The marketers’ holy grail of a single customer view is still some way off, attendees heard at the panel, When World’s Collide: The Impact of The Collision Between Martech and Adtech at Mumbrella360.

Toby Gabriner, Gavin Merriman, Clement Tsang, Fiona Moylan, Danielle Uskovic and Andrew Birmingham

While the martech and adtech worlds are coming together in the view of AdRoll’s Toby Gabriner, he believes it is more helpful to consider marketing and advertising data as three groups by splitting what’s normally considered marketing data into personally identifiable data and more anonymised cookie information.

“There are three pillars we should be looking at, there’s ad tech which is the execution layer, we need to break out the data piece and look at it as cookie data versus first-party data. I think there’s a pillar of data with martech being more the PII type data.”

Managing all of this data is the biggest challenge as Fiona Moylan, the global director of digital and e-commerce at Jurlique International, discovered when her team set out to standardise the company’s customer information.

“What slowed us down, was what I thought we had nailed – the cleaning of the data. I would never had thought the challenges around governance and building the team,” she said.

Having spent six months cleaning and normalising the data, Moylan is now looking at getting a return on that investment before extending into the adtech field.
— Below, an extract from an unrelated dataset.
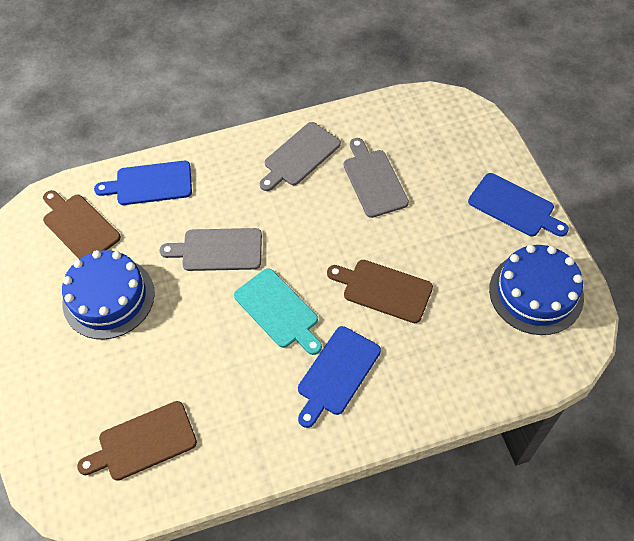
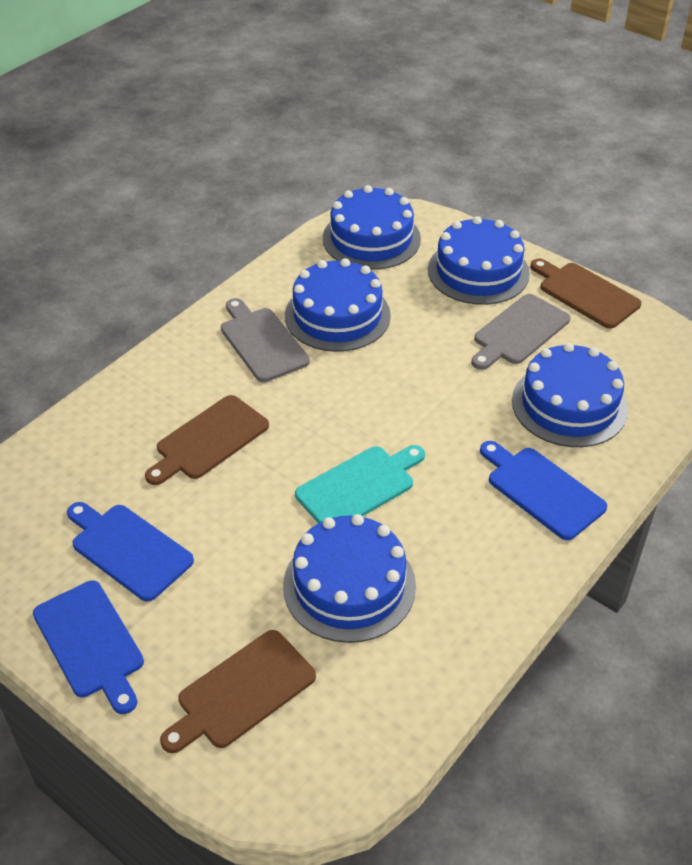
blue cake: [62,250,155,339] [489,245,584,335] = 2 -> [283,514,416,643] [285,258,391,352] [323,185,421,270] [428,216,530,305] [512,343,628,447] = 5
grey cutting board: [160,228,262,271] [260,122,341,191] [344,138,409,218] = 3 -> [221,298,310,382] [471,294,570,370] = 2

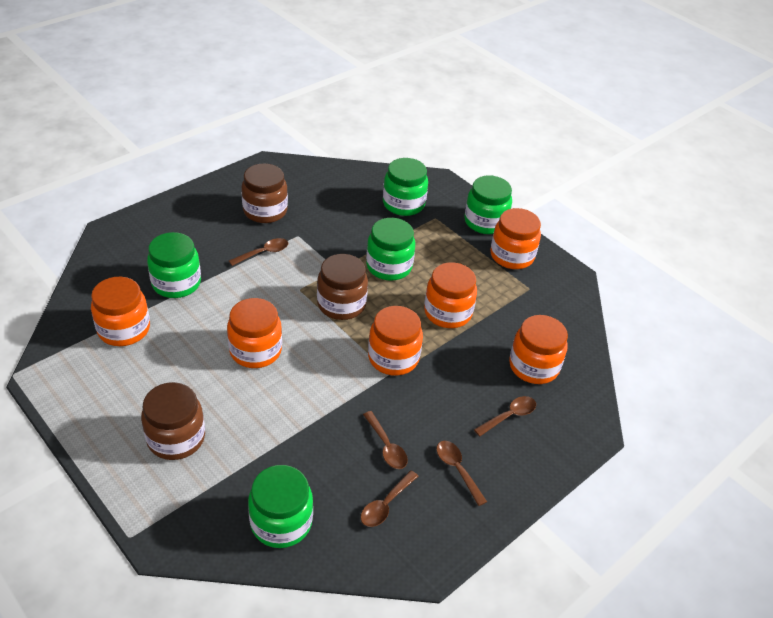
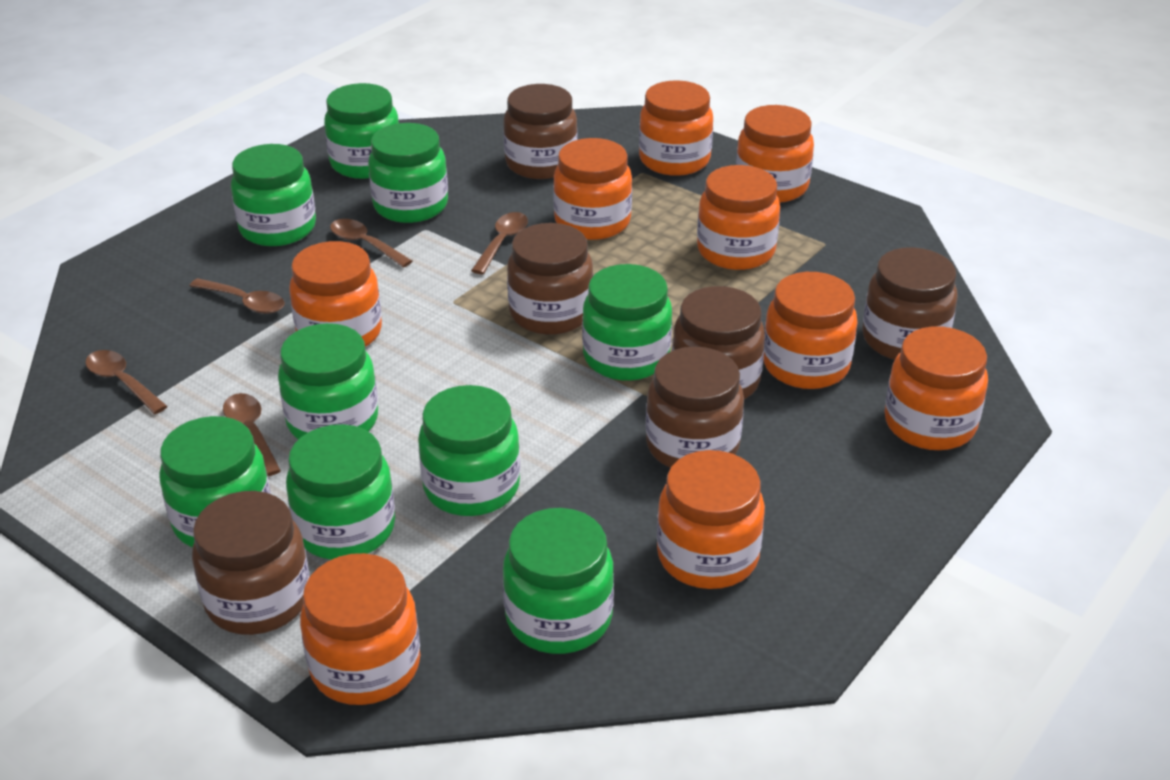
brown jar: [141,382,205,460] [241,163,288,223] [317,254,368,320] = 3 -> [192,491,309,635] [503,84,578,179] [507,223,593,335] [646,347,744,468] [672,286,765,399] [862,247,958,360] = 6
green jar: [147,232,201,298] [248,465,313,548] [366,218,415,281] [383,158,428,216] [465,175,512,234] = 5 -> [159,416,271,548] [231,144,316,246] [278,323,378,440] [286,424,395,560] [324,83,399,179] [368,123,448,223] [418,385,520,516] [503,508,614,654] [582,264,672,381] = 9
orange jar: [91,277,150,346] [227,298,282,368] [368,306,423,376] [424,262,477,328] [490,208,541,269] [509,315,568,384] = 6 -> [290,241,382,347] [300,553,420,705] [553,138,632,240] [639,80,713,176] [657,450,765,589] [697,165,780,270] [736,105,814,203] [763,272,857,389] [885,326,988,450] = 9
“Adtech is something sitting out there which sounds fabulous. We have just completed a CRM strategy built on clean customer data based in Australia. Getting a full 360 degree view. My mind right now is on ‘sure bets’ with the customers I now have.”

The cost of the major vendors’ cloud is a major concern for clients with both Moylon and Lenovo’s head of digital and social Danielle Uskovic agreeing that the prices being asked by providers such as Adobe and Oracle put them outside their budgets.

AdRoll’s Toby Gabriner on the Mumbrella360 panel

Gavin Merriman, the global head of digital at Nude by Nature, pointed out most companies’ marketing departments will choose more affordable, best-of-breed products that meet their needs, something Clement Tsang, head of consulting at Cadreon, agreed with, pointing out that being selective avoids substantial professional service fees in implementing a major vendors’ solution.

Lenovo’s Uskovic also pointed out a lack of transparency in vendors’ platforms makes them unattractive to customers – “There needs to be open APIs, there needs to be more transparency with the technology providers, it makes it very hard as a brand.”

“Adtech is something that’s sitting out there which is really impressive,” added Moylon, “but right now what I’m living and dying by is martech in terms of what our customer is doing.

“In terms of how I connect the two I’m at least 12 months before I start the journey. Right now it’s about accurate data and the customer journey.”

AdRoll’s Gabriner sees merging of technologies making systems easier to use.

“The biggest win is simplicity, the complexity of managing these technologies. If we can start to develop technology systems that makes it easy for the marketers then that’s a major win.”

Overall the panel agreed there’s great potential for the merging of advertising and marketing technology sets, even if there’s some way to go.

“It’s such an exciting brave new world, the data sits there and the question is how we make this meaningful for advertisers,” stated Cadreon’s Clement Tsang.